▶ **AIM OF THE TASK**
Identify, in the records below, every line where the string "none" appears, and copy each such line.

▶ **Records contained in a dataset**
☆ ☆ ☆ ☆

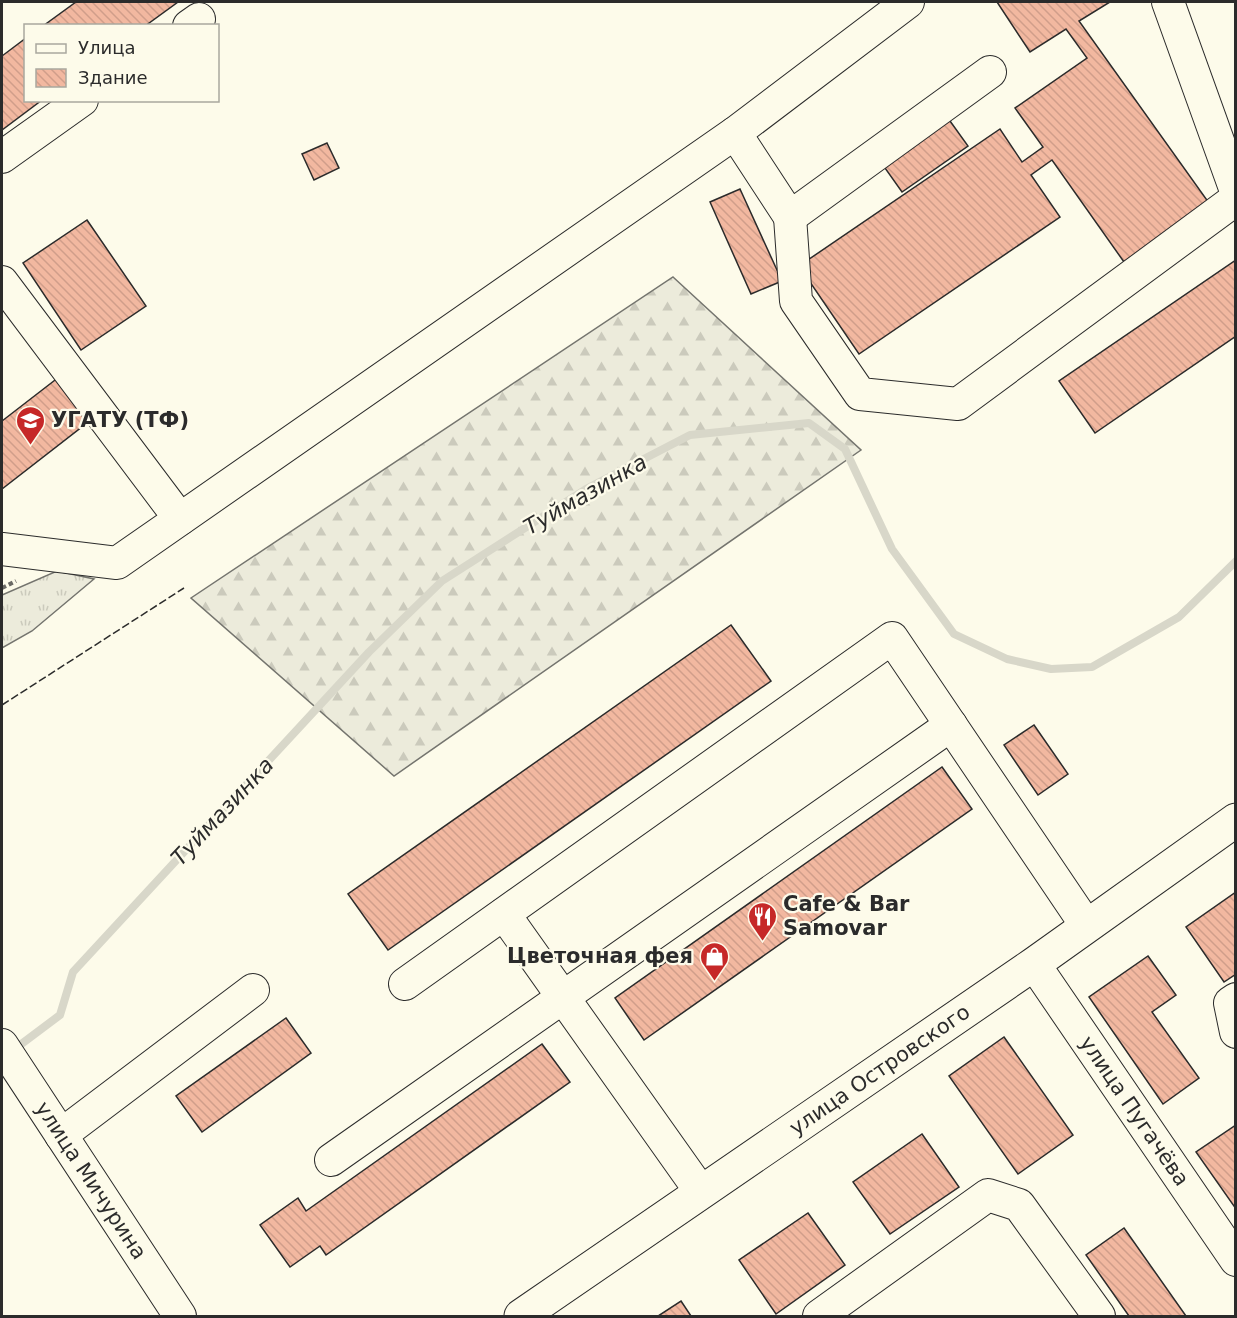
<svg xmlns="http://www.w3.org/2000/svg" width="1237" height="1318" viewBox="0 0 1237 1318" font-family="'DejaVu Sans',sans-serif">
  <defs>
    <pattern id="grass-tufts" width="24" height="20" patternUnits="userSpaceOnUse" patternTransform="scale(1.5)"><rect width="24" height="20" fill="#ecebdb"/><path d="M3 7l-1-3M5 7V3M7 7l1-3M15 17l-1-3M17 17v-4M19 17l1-3" fill="none" stroke="#cbcabc"/></pattern>
    <pattern id="forest-firs" width="22" height="20" patternUnits="userSpaceOnUse" patternTransform="scale(1.5)"><rect width="22" height="20" fill="#ecebdb"/><path d="M5 1l3.5 6h-7zM16 11l3.5 6h-7z" fill="#cbcabc"/></pattern>
    <pattern id="building-back-hatch" width="6" height="6" patternUnits="userSpaceOnUse" patternTransform="scale(1.5)"><rect width="6" height="6" fill="#f2b8a0"/><path d="M-1 5l2 2M0 0l6 6M5-1l2 2" fill="none" stroke="#d09e8a"/></pattern>
  </defs>
  <rect width="100%" height="100%" fill="#fdfbea"/>
  <polygon fill="url(#grass-tufts)" stroke="#74746e" stroke-width="1.5" points="57,571 94,579 32,631 2,648 2,595"/>
  <polygon fill="url(#forest-firs)" stroke="#74746e" stroke-width="1.5" points="673,277 861,450 394,776 191,598"/>
  <g fill="none" stroke-linecap="round" stroke-linejoin="round">
    <polyline stroke="#d8d7c9" stroke-width="8" points="12,1051 60,1015 73,972 369,652 442,581 586,489 690,435 809,423 845,449 892,549 954,634 1007,659 1051,669 1092,667 1179,617 1236,561"/>
  </g>
  <g fill="url(#building-back-hatch)" stroke="#2b2b2b" stroke-width="1.5">
    <polygon points="76,2 178,2 145,26 43,26"/>
    <polygon points="997,2 1110,2 1079,21 1209,203 1124,262 1052,160 1031,175 1060,217 859,354 799,266 1000,129 1022,162 1043,147 1015,108 1087,58 1066,29 1030,52"/>
    <polygon points="26,38 26,100 42,100 2,130 2,56"/>
    <polygon points="945,114 968,146 902,192 880,161"/>
    <polygon points="327,143 339,168 314,180 302,154"/>
    <polygon points="740,189 782,281 751,294 710,202"/>
    <polygon points="87,220 146,306 81,350 23,263"/>
    <polygon points="1236,260 1236,336 1095,433 1059,381"/>
    <polygon points="59,377 92,419 2,489 2,421"/>
    <polygon points="731,625 771,681 388,950 348,894"/>
    <polygon points="1034,725 1068,774 1038,795 1004,745"/>
    <polygon points="942,767 972,809 644,1040 615,998"/>
    <polygon points="1236,892 1236,974 1224,982 1186,927"/>
    <polygon points="1148,956 1176,995 1152,1012 1199,1078 1163,1104 1089,997"/>
    <polygon points="286,1018 311,1053 202,1132 176,1096"/>
    <polygon points="1004,1037 1073,1135 1018,1174 949,1076"/>
    <polygon points="542,1044 570,1082 326,1255 320,1246 290,1267 260,1225 298,1198 306,1211"/>
    <polygon points="1236,1125 1236,1209 1196,1152"/>
    <polygon points="922,1134 959,1187 890,1234 853,1182"/>
    <polygon points="808,1213 845,1265 776,1314 739,1260"/>
    <polygon points="1124,1228 1186,1316 1129,1316 1086,1255"/>
    <polygon points="681,1301 691,1316 658,1316"/>
  </g>
  <g fill="none" stroke-linecap="round" stroke-linejoin="round">
    <defs>
      <g id="minor">
        <polyline points="908,2 735,133 790,217 990,72"/>
        <polyline points="1168,2 1236,191"/>
        <polyline points="189,26 199,19"/>
        <polyline points="2,157 82,100"/>
        <polyline points="790,217 796,301 860,394 958,404 1236,199"/>
        <polyline points="2,282 180,519"/>
        <polyline points="2,549 117,563 735,133"/>
        <polyline points="504,914 701,1192"/>
        <path id="s1" d="M1034,964L1236,1260"/>
        <polyline points="405,984 892,638 1086,925"/>
        <polyline points="1236,999 1230,1003 1236,1032"/>
        <path id="s2" d="M2,1045L180,1316"/>
        <polyline points="61,1135 253,990"/>
        <polyline points="331,1160 951,725"/>
        <polyline points="819,1316 988,1195 1019,1205 1099,1316"/>
      </g>
      <g id="major">
        <path id="s3" d="M521,1316L1034,964L1236,820"/>
      </g>
    </defs>
    <use href="#minor" stroke="#2b2b2b" stroke-width="34"/>
    <use href="#major" stroke="#2b2b2b" stroke-width="35"/>
    <polyline stroke="#6a6964" stroke-width="4" stroke-dasharray="4.5 3" stroke-linecap="butt" points="2,588 16,581"/>
    <use href="#minor" stroke="#fdfbea" stroke-width="32"/>
    <use href="#major" stroke="#fdfbea" stroke-width="33"/>
    <polyline stroke="#2b2b2b" stroke-width="1.5" stroke-dasharray="8 3" stroke-linecap="butt" points="2,705 184,588"/>
  </g>
  <defs>
    <symbol id="university-pin" viewBox="-11 -11 22 30"><path d="M0 17L-7.5 6A9.5 9.5 0 1 1 7.5 6Z" fill="#c62828" stroke="#fdfbea"/><path d="M0-5L7-2L0 1L-7-2ZM-4 1L0 2.5L4 1V4Q0 6-4 4Z" fill="#fff"/></symbol>
    <symbol id="restaurant-pin" viewBox="-11 -11 22 30"><path d="M0 17L-7.5 6A9.5 9.5 0 1 1 7.5 6Z" fill="#c62828" stroke="#fdfbea"/><path d="M-5-6h1v4h1v-4h1v4h1v-4h1v5L-1.5 .5V6h-2V.5L-5-1ZM5-6V6H3V1.5H1.5Q1.5-4 5-6Z" fill="#fff"/></symbol>
    <symbol id="shop-pin" viewBox="-11 -11 22 30"><path d="M0 17L-7.5 6A9.5 9.5 0 1 1 7.5 6Z" fill="#c62828" stroke="#fdfbea"/><path d="M-5-2.5h2.3a2.7 3.5 0 0 1 5.4 0H5L5.5 6h-11ZM-1.5-2.5h3a1.5 2.3 0 0 0-3 0Z" fill="#fff"/></symbol>
  </defs>
  <g fill-rule="evenodd">
    <use href="#university-pin" x="14" y="404" width="33" height="45"/>
    <use href="#restaurant-pin" x="746" y="900" width="33" height="45"/>
    <use href="#shop-pin" x="698" y="940" width="33" height="45"/>
  </g>
  <g text-anchor="middle" stroke-width="4.5" stroke-linejoin="round" paint-order="stroke">
    <g font-size="21" font-weight="bold" fill="#2b2b2b" stroke="#fdfbea" text-anchor="start">
      <text x="51" y="427">УГАТУ (ТФ)</text>
      <text x="783" y="911">Cafe &amp; Bar<tspan x="783" dy="24">Samovar</tspan></text>
      <text x="693" y="963" text-anchor="end">Цветочная фея</text>
    </g>
    <g font-size="21" fill="#2b2b2b" stroke="#fdfbea">
      <text dy="7" stroke="none"><textPath href="#s3" startOffset="435">улица Островского</textPath></text>
      <text dy="7" stroke="none"><textPath href="#s1" startOffset="178">улица Пугачёва</textPath></text>
      <text dy="7" stroke="none"><textPath href="#s2" startOffset="162">улица Мичурина</textPath></text>
    </g>
    <g font-size="22" font-style="italic" fill="#2b2b2b" stroke="#fdfbea">
      <text transform="translate(585 494) rotate(-30)" y="8">Туймазинка</text>
      <text transform="translate(222 811) rotate(-47)" y="8">Туймазинка</text>
    </g>
  </g>
  <rect width="1237" height="1318" fill="none" stroke="#2b2b2b" stroke-width="6"/>
  <rect x="24" y="24" width="195" height="78" fill="#fdfbea" stroke="#a9a89e" stroke-width="1.5"/>
  <rect x="36" y="44" width="30" height="9" fill="#fdfbea" stroke="#a9a89e" stroke-width="1.5"/>
  <text x="78" y="54" font-size="18" fill="#2b2b2b">Улица</text>
  <rect x="36" y="69" width="30" height="18" fill="url(#building-back-hatch)" stroke="#a9a89e" stroke-width="1.5"/>
  <text x="78" y="84" font-size="18" fill="#2b2b2b">Здание</text>
</svg>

☆ ☆ ☆ ☆

▶ **WRITTEN ANSWER**
    <pattern id="grass-tufts" width="24" height="20" patternUnits="userSpaceOnUse" patternTransform="scale(1.5)"><rect width="24" height="20" fill="#ecebdb"/><path d="M3 7l-1-3M5 7V3M7 7l1-3M15 17l-1-3M17 17v-4M19 17l1-3" fill="none" stroke="#cbcabc"/></pattern>
    <pattern id="building-back-hatch" width="6" height="6" patternUnits="userSpaceOnUse" patternTransform="scale(1.5)"><rect width="6" height="6" fill="#f2b8a0"/><path d="M-1 5l2 2M0 0l6 6M5-1l2 2" fill="none" stroke="#d09e8a"/></pattern>
  <g fill="none" stroke-linecap="round" stroke-linejoin="round">
  <g fill="none" stroke-linecap="round" stroke-linejoin="round">
      <text dy="7" stroke="none"><textPath href="#s3" startOffset="435">улица Островского</textPath></text>
      <text dy="7" stroke="none"><textPath href="#s1" startOffset="178">улица Пугачёва</textPath></text>
      <text dy="7" stroke="none"><textPath href="#s2" startOffset="162">улица Мичурина</textPath></text>
  <rect width="1237" height="1318" fill="none" stroke="#2b2b2b" stroke-width="6"/>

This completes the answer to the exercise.